*Given request*
Reproduce every line of the entries below word for word, but leave out the pictures.

*Extracted entries*
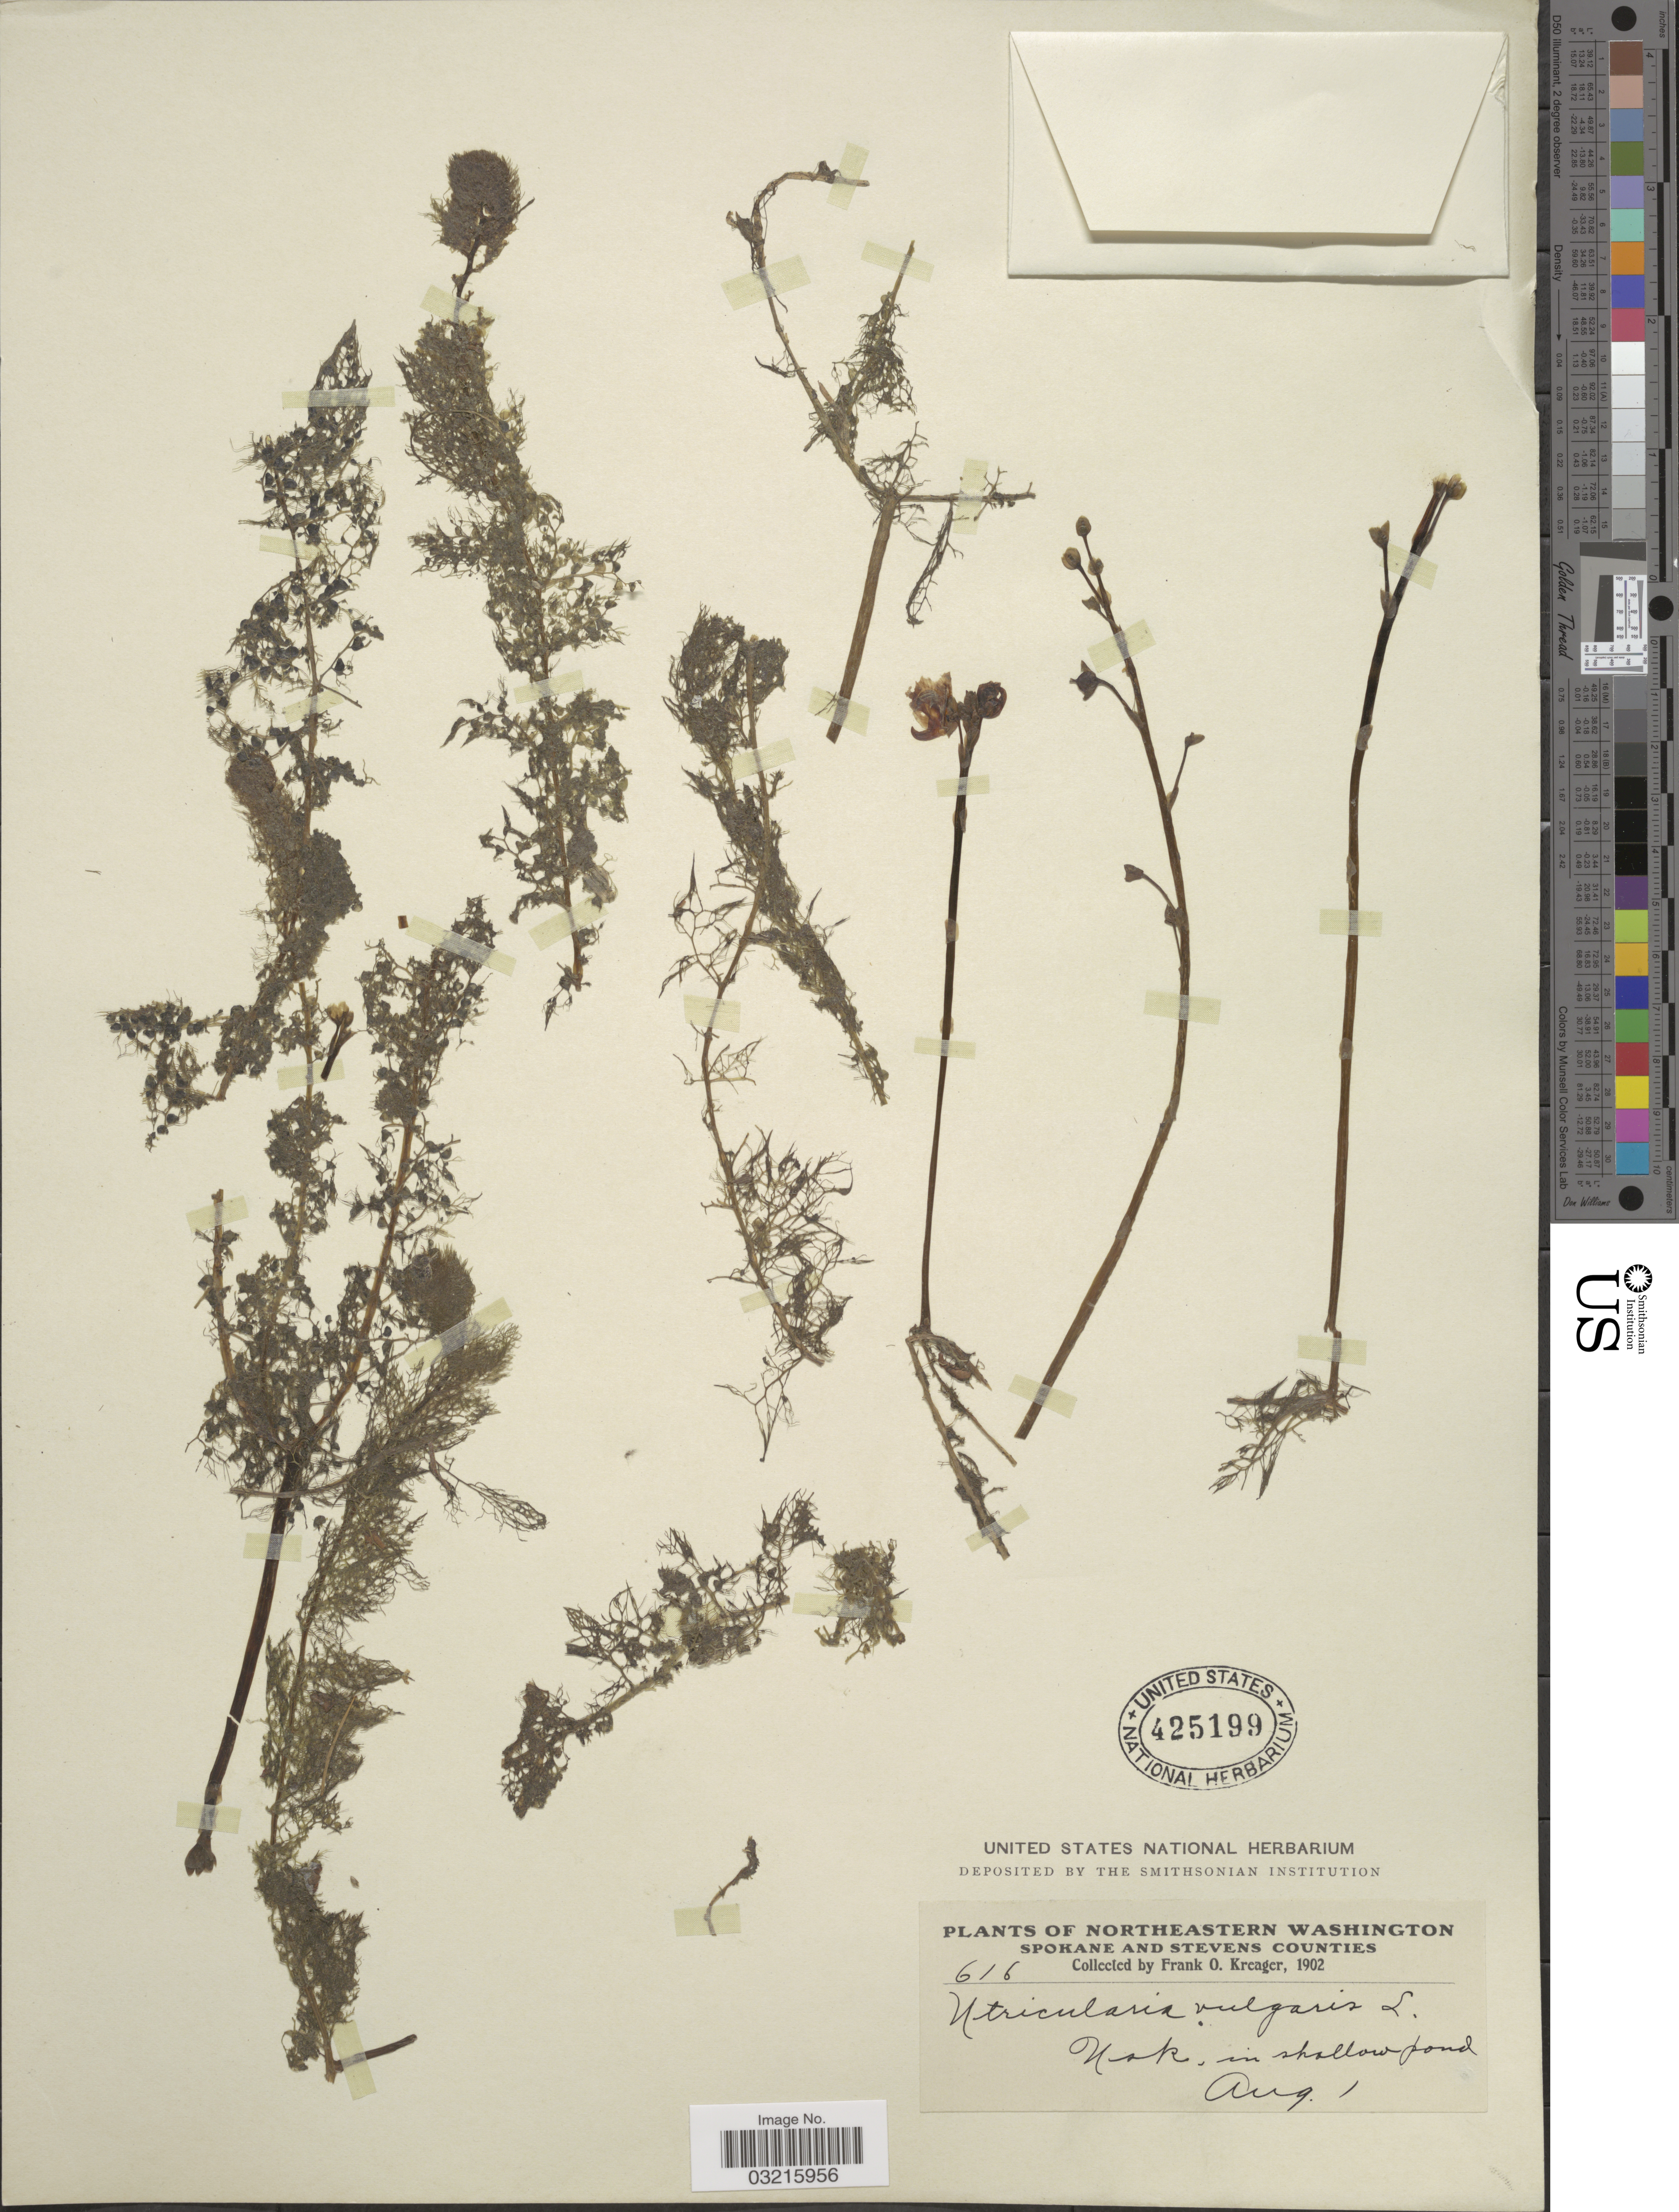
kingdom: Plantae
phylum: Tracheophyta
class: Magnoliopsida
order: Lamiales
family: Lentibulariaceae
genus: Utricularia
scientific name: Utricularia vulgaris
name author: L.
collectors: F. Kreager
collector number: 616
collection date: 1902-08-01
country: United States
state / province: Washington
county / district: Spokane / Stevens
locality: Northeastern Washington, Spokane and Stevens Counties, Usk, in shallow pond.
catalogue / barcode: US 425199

*The output*
kingdom: Plantae
phylum: Tracheophyta
class: Magnoliopsida
order: Lamiales
family: Lentibulariaceae
genus: Utricularia
scientific name: Utricularia vulgaris
name author: L.
collectors: F. Kreager
collector number: 616
collection date: 1902-08-01
country: United States
state / province: Washington
county / district: Spokane / Stevens
locality: Northeastern Washington, Spokane and Stevens Counties, Usk, in shallow pond.
catalogue / barcode: US 425199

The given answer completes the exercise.